Document extract

- Directed by: Edward Sloman
- Screenplay by: Charles Behan
- Based on: Murder by the Clock by Rufus King and Dangerously Yours by Charles Behan
- Starring: William Boyd; Lilyan Tashman; Irving Pichel; Regis Toomey;
- Cinematography: Karl Struss
- Production company: Paramount Publix Corp.
- Distributed by: Paramount Publix Corp.
- Release dates: July 13, 1931 (Paramount Theatre, New York); August 8, 1931 (United States);
- Country: United States
- Language: English

= Murder by the Clock =

1931 film

Murder by the Clock is a 1931 American pre-Code murder mystery film starring William "Stage" Boyd and Lilyan Tashman. The film is based on the novel of the same name by Rufus King and the play Dangerously Yours by Charles Beahan.

==Plot==
When a wealthy woman dies, she is buried with a loud horn in her crypt due to her fear of premature burial. Before her will can be read, her heirs start to die mysteriously.

==Cast==
- William "Stage" Boyd as Lt. Valcour
- Lilyan Tashman as Laura Endicott
- Irving Pichel as Philip Endicott
- Regis Toomey as Officer Cassidy
- Sally O'Neil as Jane
- Blanche Friderici as Julia Endicott
- Walter McGrail as Herbert Endicott
- Lester Vail as Thomas Hollander
- Martha Mattox as Miss Roberts
- Frank Sheridan as Chief of Police
- Guy Oliver as Watchman

==Production==
In April 1931 during a sales convention in New Jersey, Paramount's vice-president Sidney R. Kent announced that that the studio would produce 65 to 70 feature films for their 1931-1932 program, including Murder by the Clock. The film was adapted by Barlett Cormack from both the novel Murder by the Clock by Rufus King which was published serially in Redbook magazine as "Double Murder" between January and May 1929 and Charles Behan's play Dangerously Yours (1929).

==Release==
Paramount previewed Murder by the Block in Santa, Monica, California on July 1, 1931. A Critic from Motion Picture Daily reported that this early screening had the audience laughing at sequences that were meant to be serious and summarized the audience's reaction as "very mild."

Source material
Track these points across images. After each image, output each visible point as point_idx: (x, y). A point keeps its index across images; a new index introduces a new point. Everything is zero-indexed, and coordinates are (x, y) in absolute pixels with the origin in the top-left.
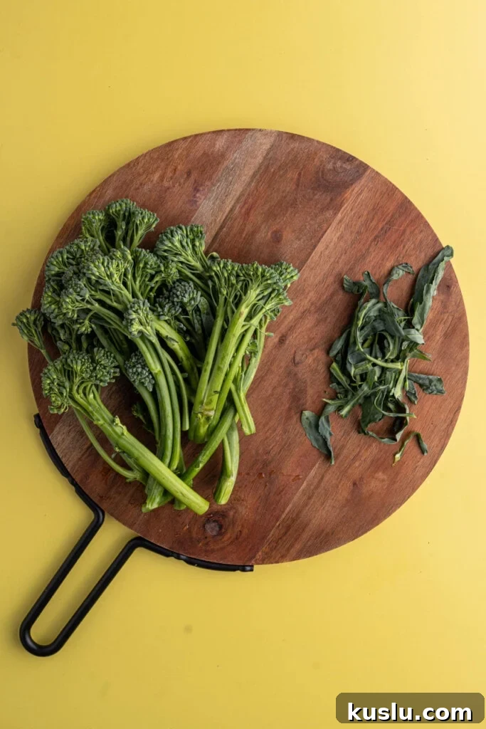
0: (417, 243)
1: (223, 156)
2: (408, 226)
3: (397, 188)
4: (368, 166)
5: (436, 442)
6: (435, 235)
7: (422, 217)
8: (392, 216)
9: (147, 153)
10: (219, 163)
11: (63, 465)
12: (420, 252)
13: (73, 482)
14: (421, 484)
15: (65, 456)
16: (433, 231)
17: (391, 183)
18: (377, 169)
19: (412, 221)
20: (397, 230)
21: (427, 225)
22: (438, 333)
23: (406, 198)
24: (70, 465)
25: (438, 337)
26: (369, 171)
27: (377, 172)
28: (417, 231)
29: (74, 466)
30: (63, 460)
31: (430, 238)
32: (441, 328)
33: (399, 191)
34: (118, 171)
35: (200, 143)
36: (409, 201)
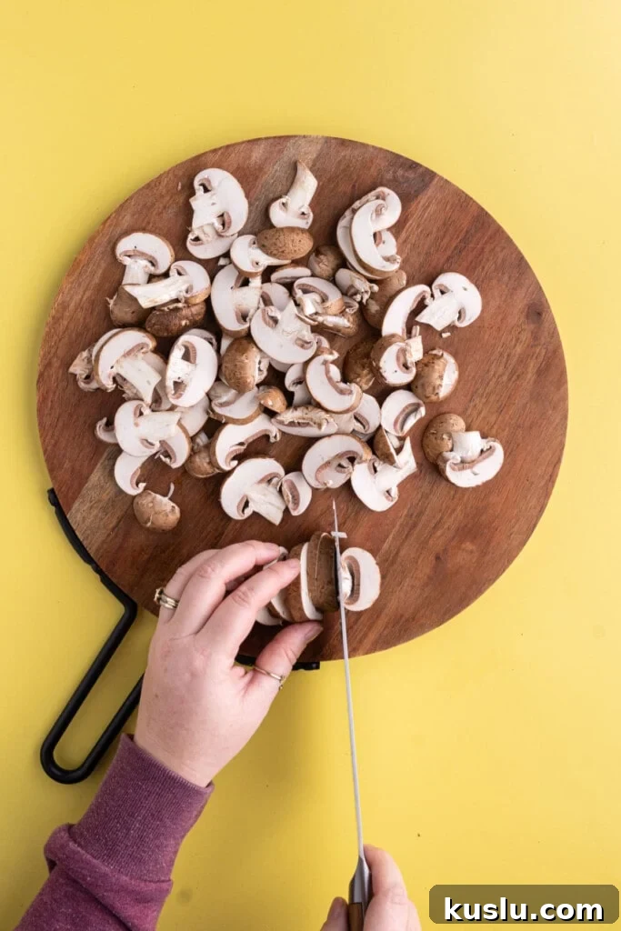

* * *

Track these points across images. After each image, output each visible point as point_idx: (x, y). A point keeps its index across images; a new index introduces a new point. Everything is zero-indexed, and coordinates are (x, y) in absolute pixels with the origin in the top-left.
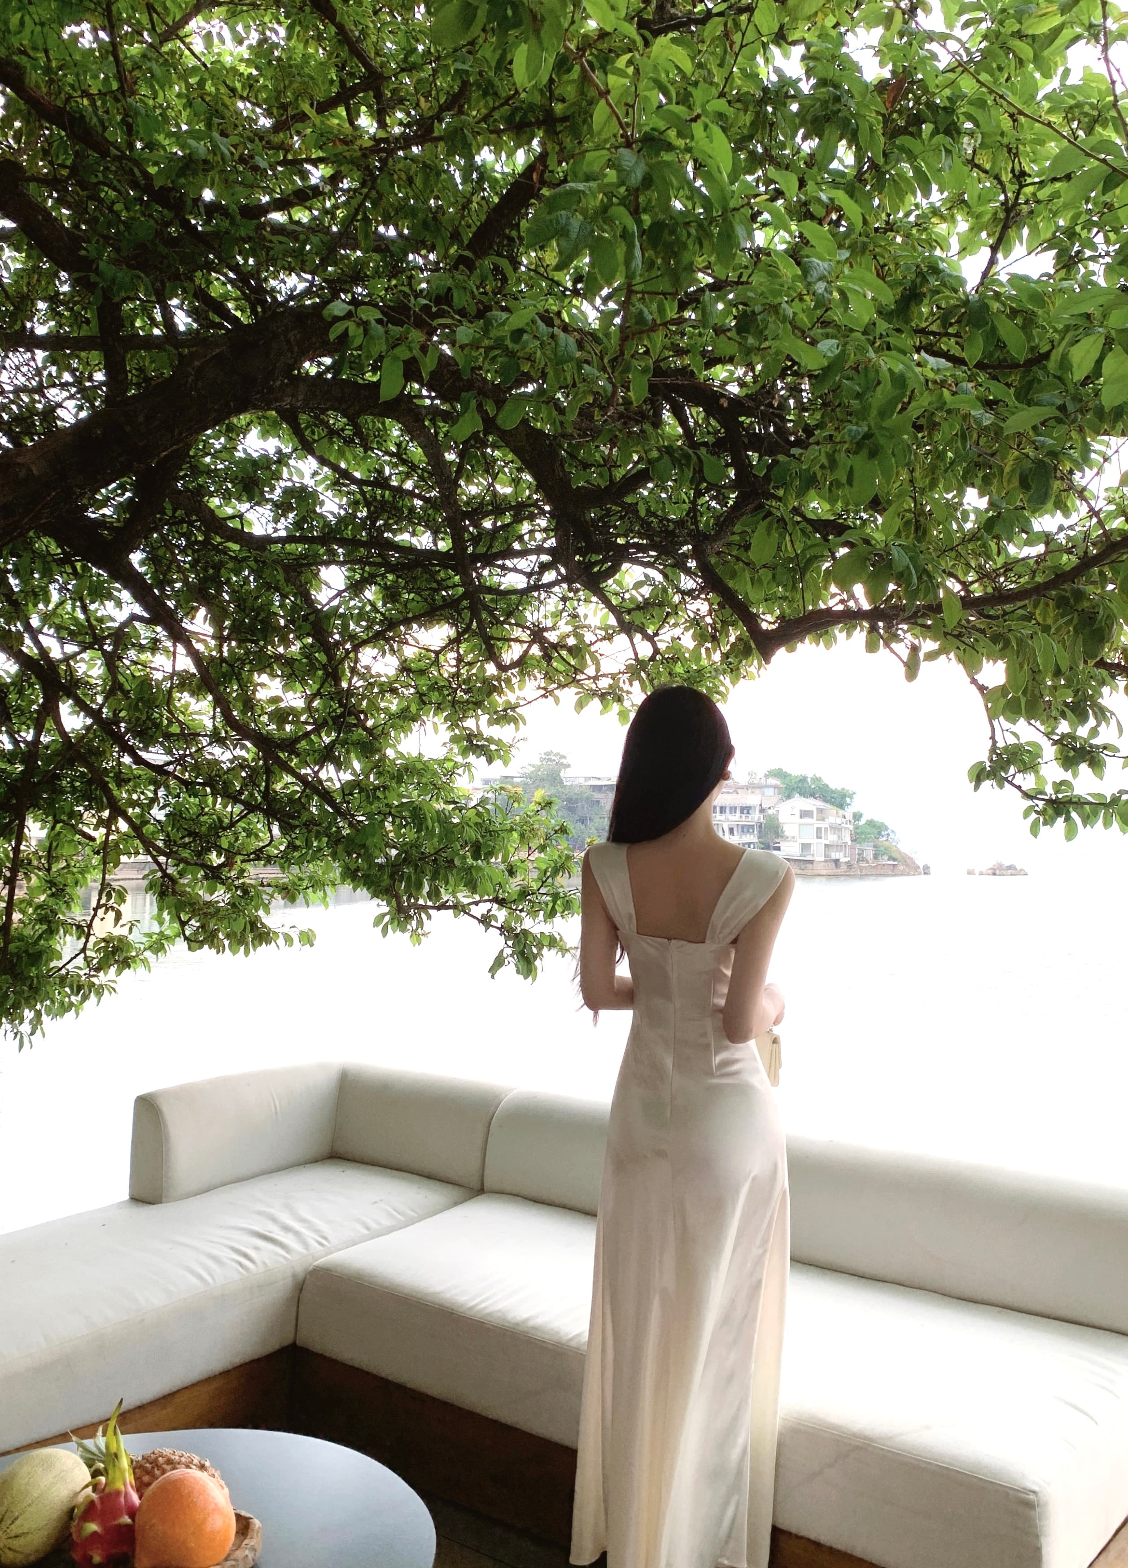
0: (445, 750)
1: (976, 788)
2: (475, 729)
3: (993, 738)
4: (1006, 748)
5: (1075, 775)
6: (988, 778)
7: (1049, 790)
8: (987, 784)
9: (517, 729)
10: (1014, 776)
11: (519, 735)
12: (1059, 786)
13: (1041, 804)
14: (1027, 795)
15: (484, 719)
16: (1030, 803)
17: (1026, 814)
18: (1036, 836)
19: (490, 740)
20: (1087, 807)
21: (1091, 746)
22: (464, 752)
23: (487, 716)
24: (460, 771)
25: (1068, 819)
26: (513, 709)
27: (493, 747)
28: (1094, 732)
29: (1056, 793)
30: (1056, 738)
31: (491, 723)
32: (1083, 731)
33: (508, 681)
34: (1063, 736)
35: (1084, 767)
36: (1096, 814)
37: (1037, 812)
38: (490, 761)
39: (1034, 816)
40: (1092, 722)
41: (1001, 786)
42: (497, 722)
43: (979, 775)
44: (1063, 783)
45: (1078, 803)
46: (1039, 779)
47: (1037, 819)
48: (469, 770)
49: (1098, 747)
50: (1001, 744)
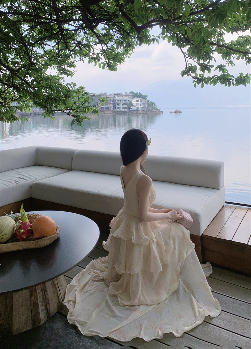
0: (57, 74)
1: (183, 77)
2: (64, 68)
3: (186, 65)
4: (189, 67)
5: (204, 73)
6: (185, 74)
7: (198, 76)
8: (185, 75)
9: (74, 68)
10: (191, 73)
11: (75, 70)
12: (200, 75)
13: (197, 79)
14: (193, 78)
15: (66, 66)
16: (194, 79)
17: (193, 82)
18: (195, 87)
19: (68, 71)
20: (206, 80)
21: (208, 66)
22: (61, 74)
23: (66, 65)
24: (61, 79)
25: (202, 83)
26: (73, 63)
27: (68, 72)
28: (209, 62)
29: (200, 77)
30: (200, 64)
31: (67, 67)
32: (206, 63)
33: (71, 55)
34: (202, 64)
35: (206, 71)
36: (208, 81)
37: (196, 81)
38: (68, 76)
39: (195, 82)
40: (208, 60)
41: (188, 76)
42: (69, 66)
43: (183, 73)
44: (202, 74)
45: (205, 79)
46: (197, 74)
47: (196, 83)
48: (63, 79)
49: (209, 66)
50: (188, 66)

Exercise directions
Write out the entire article on the film Murder by the Clock, shown above, word for word.

Completed task
- Directed by: Edward Sloman
- Screenplay by: Charles Behan
- Based on: Murder by the Clock by Rufus King and Dangerously Yours by Charles Behan
- Starring: William Boyd; Lilyan Tashman; Irving Pichel; Regis Toomey;
- Cinematography: Karl Struss
- Production company: Paramount Publix Corp.
- Distributed by: Paramount Publix Corp.
- Release dates: July 13, 1931 (Paramount Theatre, New York); August 8, 1931 (United States);
- Country: United States
- Language: English

= Murder by the Clock =

1931 film

Murder by the Clock is a 1931 American pre-Code murder mystery film starring William "Stage" Boyd and Lilyan Tashman. The film is based on the novel of the same name by Rufus King and the play Dangerously Yours by Charles Beahan.

==Plot==
When a wealthy woman dies, she is buried with a loud horn in her crypt due to her fear of premature burial. Before her will can be read, her heirs start to die mysteriously.

==Cast==
- William "Stage" Boyd as Lt. Valcour
- Lilyan Tashman as Laura Endicott
- Irving Pichel as Philip Endicott
- Regis Toomey as Officer Cassidy
- Sally O'Neil as Jane
- Blanche Friderici as Julia Endicott
- Walter McGrail as Herbert Endicott
- Lester Vail as Thomas Hollander
- Martha Mattox as Miss Roberts
- Frank Sheridan as Chief of Police
- Guy Oliver as Watchman

==Production==
In April 1931 during a sales convention in New Jersey, Paramount's vice-president Sidney R. Kent announced that that the studio would produce 65 to 70 feature films for their 1931-1932 program, including Murder by the Clock. The film was adapted by Barlett Cormack from both the novel Murder by the Clock by Rufus King which was published serially in Redbook magazine as "Double Murder" between January and May 1929 and Charles Behan's play Dangerously Yours (1929).

==Release==
Paramount previewed Murder by the Block in Santa, Monica, California on July 1, 1931. A Critic from Motion Picture Daily reported that this early screening had the audience laughing at sequences that were meant to be serious and summarized the audience's reaction as "very mild."